Rhodes graduates told to believe in themselves

CARING: Gift of the Givers’ Dr Imtiaz Sooliman received an honorary degree from Rhodes yesterday. With him are vice-chancellor Dr Sizwe Mabizela, left, and Rhodes registrar Dr Stephen Fourie Picture: SUPPLIED
CARING: Gift of the Givers’ Dr Imtiaz Sooliman received an honorary degree from Rhodes yesterday. With him are vice-chancellor Dr Sizwe Mabizela, left, and Rhodes registrar Dr Stephen Fourie Picture: SUPPLIED
Africans needed to believe in themselves and their continent, said Gift of the Givers founder Dr Imtiaz Sooliman.

Delivering the graduation address at one of six graduation ceremonies at Rhodes University this week, Sooliman said Africans tended to look north for solutions.

“Believe in yourselves. You will see what you can do if you have the right attitude. If we have the right spirit, standing together we can move the earth.”

He pointed out that Gift of the Givers – the largest disaster response non-governmental organisation on the African continent – had developed the first containerised mobile hospital in the world in response to the humanitarian crisis sparked by the civil war in Bosnia.

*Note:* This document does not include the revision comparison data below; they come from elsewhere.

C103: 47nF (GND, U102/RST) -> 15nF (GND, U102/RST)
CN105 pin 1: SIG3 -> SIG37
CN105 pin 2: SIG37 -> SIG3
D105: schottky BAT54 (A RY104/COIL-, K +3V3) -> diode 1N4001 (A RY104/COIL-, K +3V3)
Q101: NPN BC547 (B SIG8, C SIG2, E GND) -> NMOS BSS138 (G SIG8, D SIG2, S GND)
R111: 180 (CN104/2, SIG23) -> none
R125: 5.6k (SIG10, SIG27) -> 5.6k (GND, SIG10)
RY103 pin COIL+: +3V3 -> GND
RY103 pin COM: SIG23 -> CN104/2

“We, in South Africa, built the first containerised mobile hospital and took it to Europe.”

He said it had been South Africans who had stood together and reinvigorated a devastated hospital in Pakistan in the midst of the terrible earthquake of 2005. “If we can do that in another country why can’t we do it here?”

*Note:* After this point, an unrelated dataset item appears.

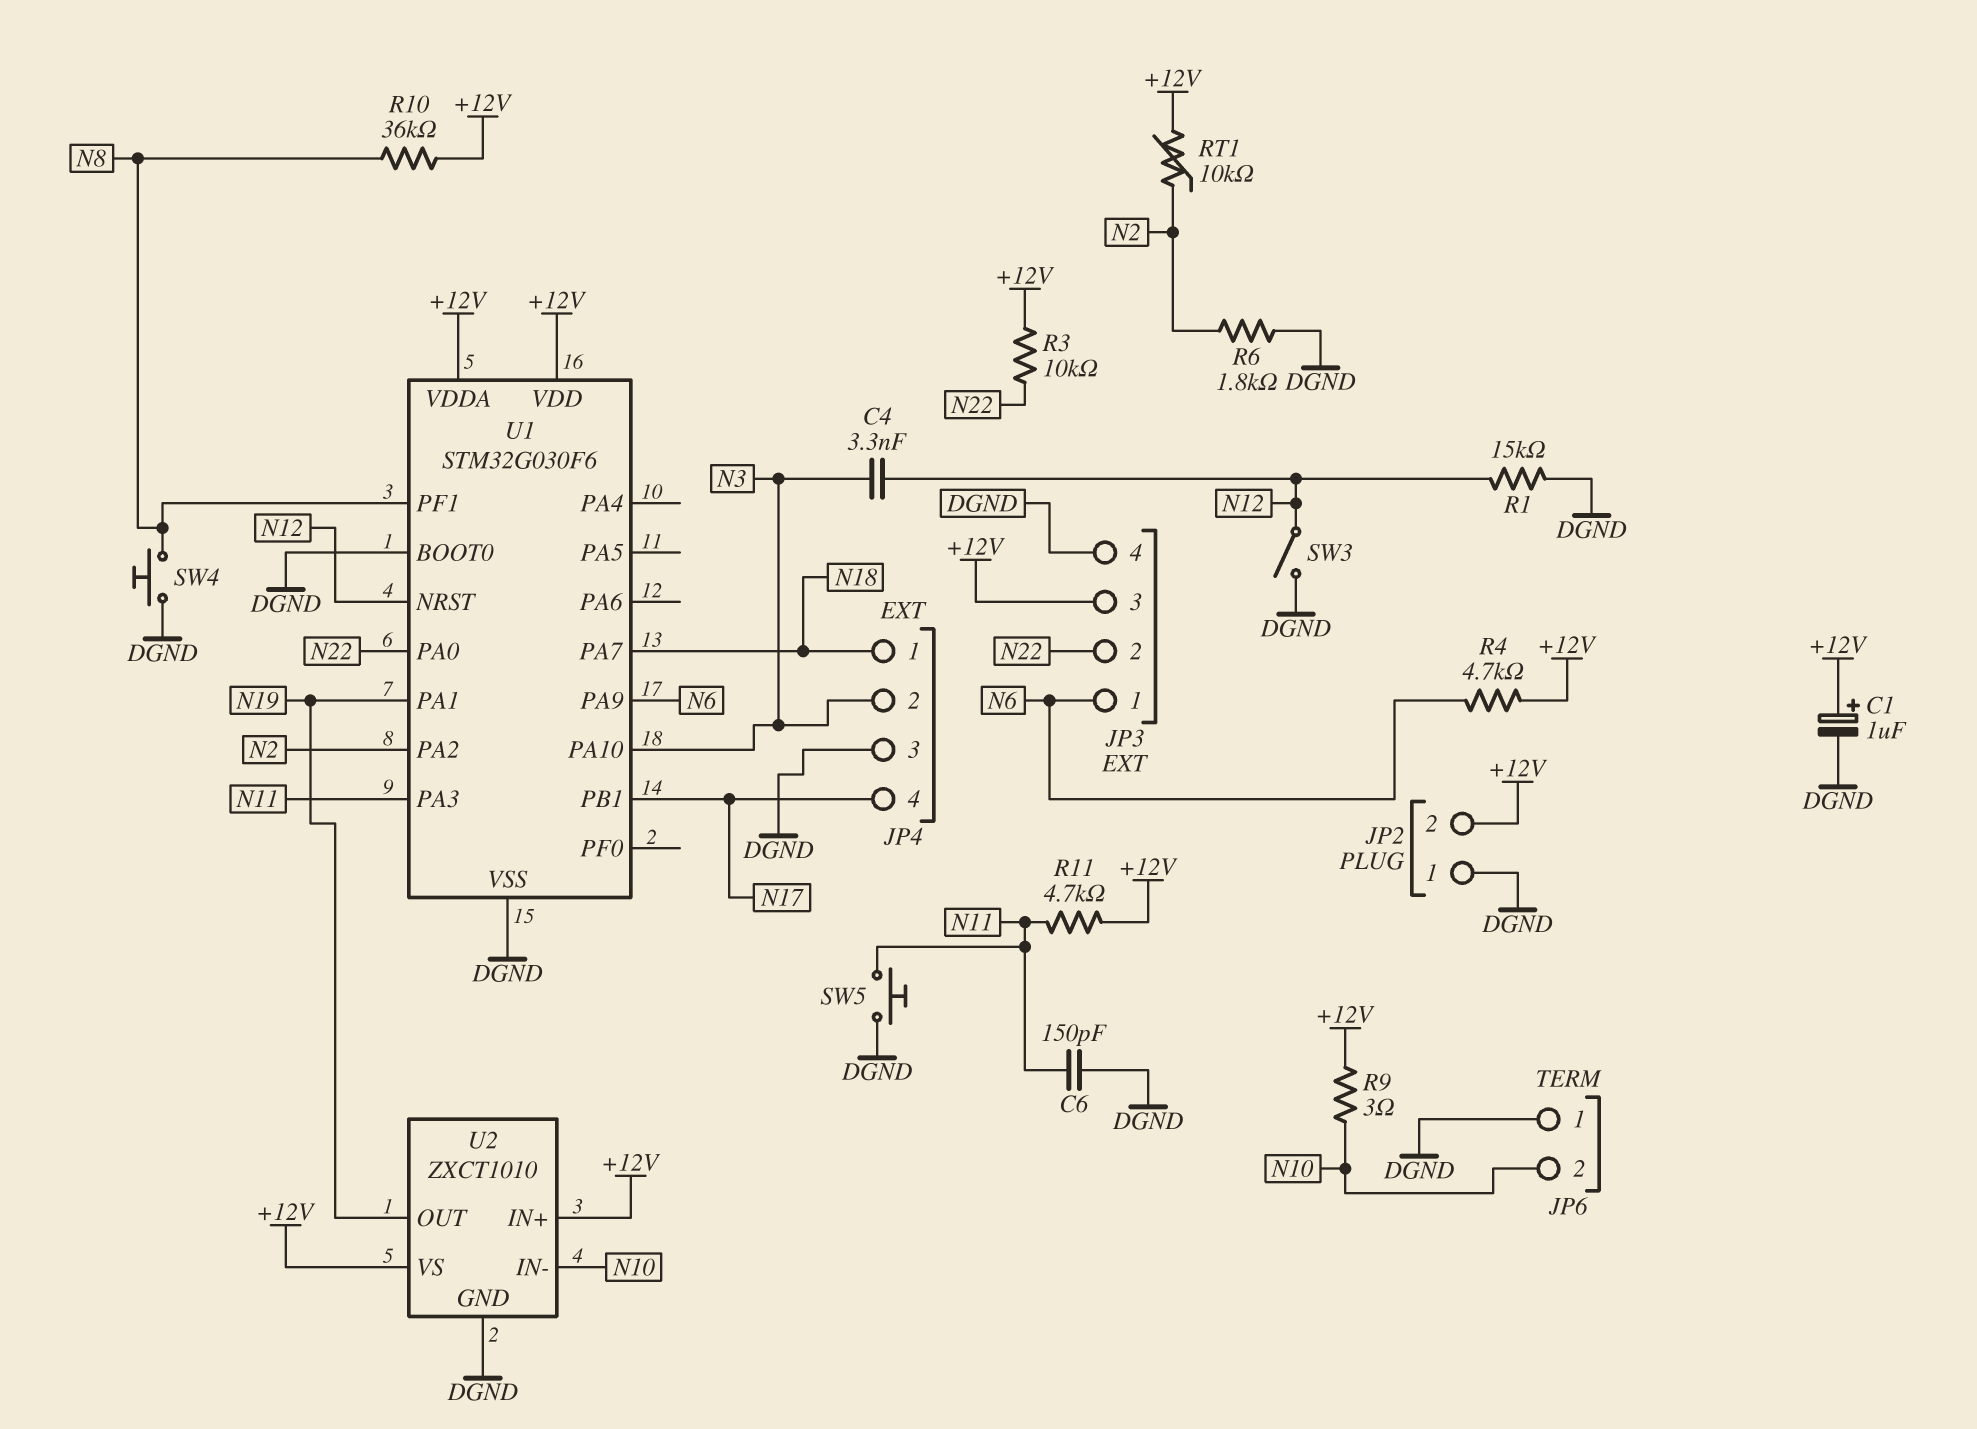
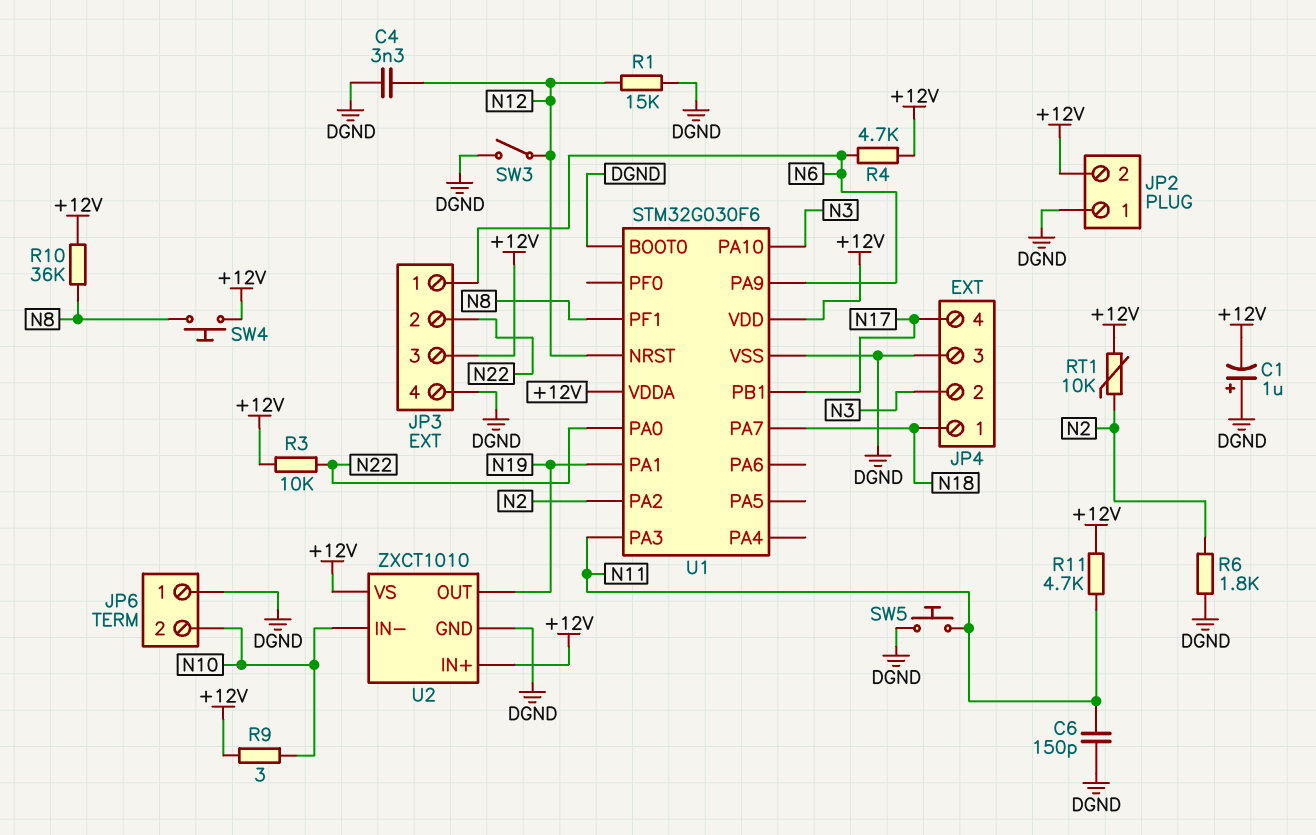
C1: 1uF (plus +12V, minus DGND) -> 1uF (plus DGND, minus +12V)
C4: 3.3nF (N3, N12) -> 3.3nF (DGND, N12)
SW4: button (DGND, N8) -> button (+12V, N8)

He urged Rhodes graduates to be ethical in all that they do in the future.

“Strive hard, work hard. Have respect for the dignity of others and serve with passion.”

Speaking at the first of several graduation ceremonies this week, Rhodes vice-chancellor Dr Sizwe Mabizela urged graduates to step up and rescue South Africa from an uncertain future.

Mabizela said the country was at a worrying crossroads and that young leaders needed to become “a voice of reason, truth, justice and hope” to try and solve growing public discontent.

“The recent worrying and disturbing events and developments in our country must force us to reflect critically on where we have been, where we are and where we should be heading as a nation,” he told a packed Guy Butler auditorium at the 1820 Settlers National Monument.

He warned there was a growing and palpable impatience, disillusionment and disenchantment with the social, economic and political state of our nation.

Mabizela said although the foundational principles of South Africa’s constitutional democracy were under assault, society must not lose hope that things would improve.

The Constitutional Court judgment in the Nkandla matter had gone a long way to restore confidence in the constitutional project, he added.

He urged this year’s 2250 graduates to become leaders with “integrity, honesty, humility and empathy”.

More than half of the 2016 graduates – 1235 – are undergraduate Bachelor’s degrees while 1015 are postgraduate degrees and diplomas with 230 receiving Master’s degrees. This year 67 graduated with PhD degrees with a record 19 PhD degrees from the Faculty of Humanities.

Of the 2250 graduates, 58% are women; and 19% are international students.